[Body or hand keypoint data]
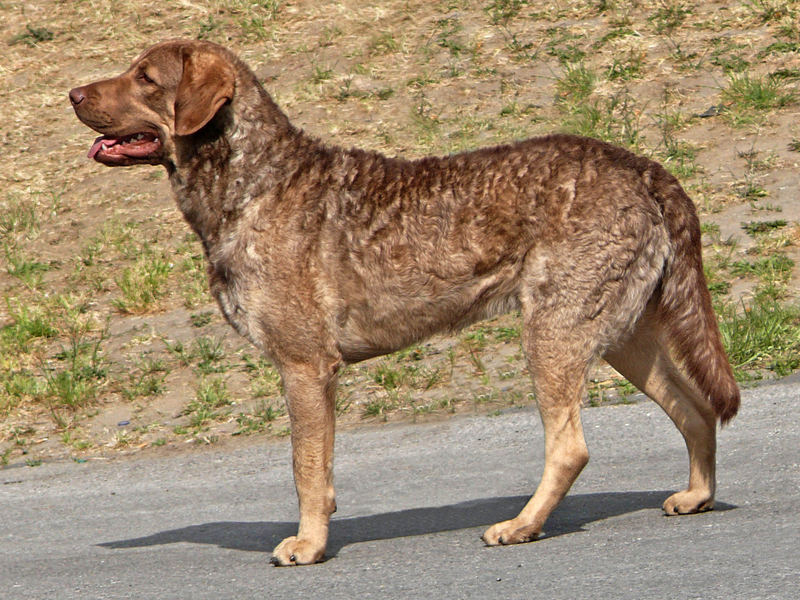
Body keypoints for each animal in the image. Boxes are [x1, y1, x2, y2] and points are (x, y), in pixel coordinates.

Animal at [72, 39, 740, 564]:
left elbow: (305, 469)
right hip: (622, 335)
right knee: (695, 408)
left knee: (571, 446)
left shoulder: (305, 367)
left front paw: (307, 546)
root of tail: (644, 166)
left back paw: (521, 526)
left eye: (145, 77)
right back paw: (695, 496)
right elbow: (320, 471)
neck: (248, 182)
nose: (73, 92)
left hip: (553, 333)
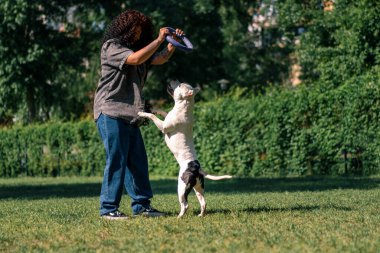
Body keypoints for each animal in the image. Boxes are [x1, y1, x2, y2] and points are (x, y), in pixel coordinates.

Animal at [138, 80, 230, 216]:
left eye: (180, 85)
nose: (173, 79)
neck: (183, 106)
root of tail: (197, 168)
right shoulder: (166, 117)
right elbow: (162, 112)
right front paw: (154, 108)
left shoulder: (163, 126)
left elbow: (153, 117)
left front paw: (143, 113)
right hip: (198, 187)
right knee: (203, 202)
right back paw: (200, 215)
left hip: (182, 187)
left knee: (185, 204)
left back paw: (179, 216)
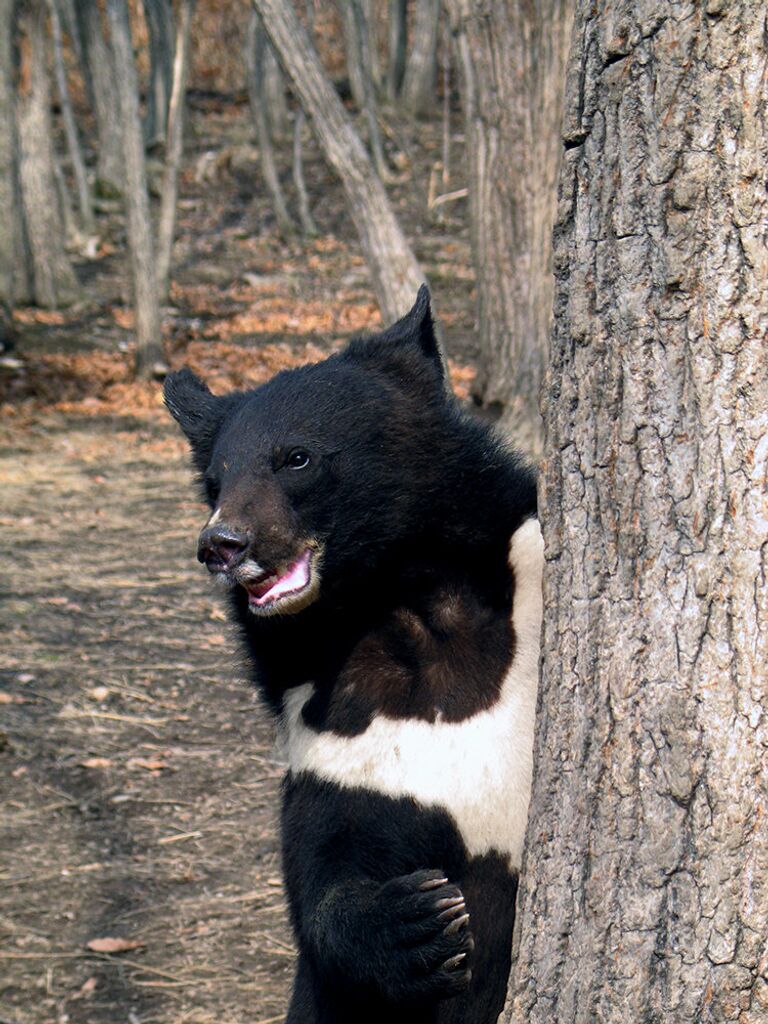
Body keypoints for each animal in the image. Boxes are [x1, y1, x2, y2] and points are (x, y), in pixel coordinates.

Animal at [165, 286, 544, 1024]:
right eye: (216, 479)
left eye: (296, 458)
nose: (222, 544)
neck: (403, 599)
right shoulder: (340, 739)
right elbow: (324, 865)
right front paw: (420, 921)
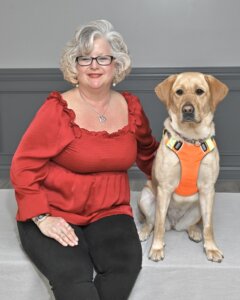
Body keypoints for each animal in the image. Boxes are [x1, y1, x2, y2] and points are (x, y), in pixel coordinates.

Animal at [138, 72, 228, 262]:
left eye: (200, 91)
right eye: (179, 92)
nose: (187, 110)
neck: (191, 140)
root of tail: (174, 224)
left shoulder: (208, 189)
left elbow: (208, 226)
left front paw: (211, 248)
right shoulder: (164, 189)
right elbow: (158, 225)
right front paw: (156, 248)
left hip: (199, 206)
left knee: (193, 224)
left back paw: (194, 231)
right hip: (146, 196)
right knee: (152, 222)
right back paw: (144, 231)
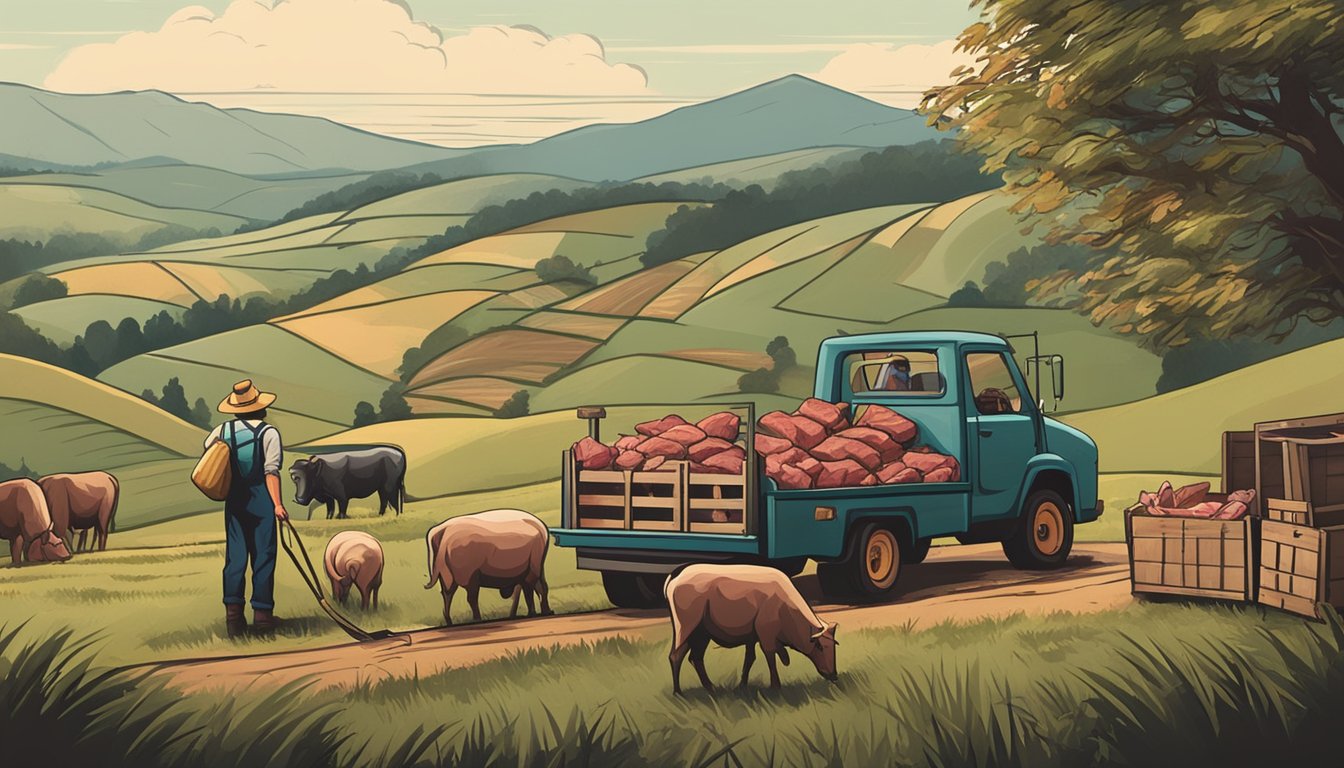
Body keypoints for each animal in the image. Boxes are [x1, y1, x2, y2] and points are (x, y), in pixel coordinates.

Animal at [416, 511, 548, 624]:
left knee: (448, 594)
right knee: (465, 596)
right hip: (466, 574)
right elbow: (530, 591)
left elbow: (534, 590)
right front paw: (533, 613)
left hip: (450, 573)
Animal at [663, 562, 833, 694]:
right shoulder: (766, 635)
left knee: (694, 657)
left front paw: (742, 685)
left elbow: (750, 659)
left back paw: (710, 688)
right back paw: (678, 692)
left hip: (700, 633)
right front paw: (776, 687)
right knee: (675, 656)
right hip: (685, 627)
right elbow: (770, 656)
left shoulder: (752, 637)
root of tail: (676, 575)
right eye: (819, 646)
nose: (834, 676)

■ TO DO ■
Retype the data above exactly, dropping every picture.

■ EXERCISE OUTPUT ■
Body keypoints for each animal in the image. Boxes are [x1, y1, x2, y2] and points are (x, y), in pixel coordinates.

Animal at [72, 39, 740, 564]:
left elbow: (305, 469)
right hip: (622, 335)
right knee: (695, 408)
left knee: (571, 446)
left shoulder: (305, 367)
left front paw: (307, 546)
root of tail: (644, 166)
left back paw: (521, 526)
left eye: (145, 77)
right back paw: (695, 496)
right elbow: (320, 471)
neck: (248, 182)
nose: (73, 92)
left hip: (553, 333)
Body keypoints for each animal in the image. Boxes are [x1, y1, x2, y2] and points are (x, y), in pixel coordinates.

Animal at [138, 80, 230, 216]:
left eye: (180, 85)
nose: (173, 79)
neck: (183, 106)
root of tail: (197, 168)
right shoulder: (166, 117)
right elbow: (162, 112)
right front paw: (154, 108)
left shoulder: (163, 126)
left elbow: (153, 117)
left front paw: (143, 113)
right hip: (198, 187)
right knee: (203, 202)
right back paw: (200, 215)
left hip: (182, 187)
left knee: (185, 204)
left back paw: (179, 216)
Body keypoints for each animal in the image. Boxes are [x1, y1, x2, y2] and points are (x, y), in pixel coordinates.

Animal at [165, 286, 544, 1024]:
right eye: (216, 479)
left eye: (296, 458)
nose: (222, 544)
neck: (403, 599)
right shoulder: (340, 739)
right elbow: (324, 865)
right front paw: (420, 921)
Body keypoints for each animal in the image. Boxes are [x1, y1, x2, y2] and points are (x, y), in pixel coordinates.

Animal at [138, 72, 228, 262]:
left eye: (200, 91)
right eye: (179, 92)
nose: (187, 110)
neck: (191, 140)
root of tail: (174, 224)
left shoulder: (208, 189)
left elbow: (208, 226)
left front paw: (211, 248)
right shoulder: (164, 189)
right elbow: (158, 225)
right front paw: (156, 248)
left hip: (199, 206)
left knee: (193, 224)
left back paw: (194, 231)
right hip: (146, 196)
right knee: (152, 222)
right back paw: (144, 231)
Body keypoints for each animal in the image. Boxes are [x1, y1, x2, y2] and points are (x, y), in pixel coordinates.

Animal at [416, 511, 548, 624]:
left knee: (448, 594)
right knee: (465, 596)
right hip: (466, 574)
right elbow: (530, 591)
left elbow: (534, 590)
right front paw: (533, 613)
left hip: (450, 573)
Animal at [663, 562, 833, 694]:
right shoulder: (766, 635)
left knee: (694, 657)
left front paw: (742, 685)
left elbow: (750, 659)
left back paw: (710, 688)
right back paw: (678, 692)
left hip: (700, 633)
right front paw: (776, 687)
right knee: (675, 656)
right hip: (685, 627)
right elbow: (770, 656)
left shoulder: (752, 637)
root of tail: (676, 575)
right eye: (819, 646)
nose: (834, 676)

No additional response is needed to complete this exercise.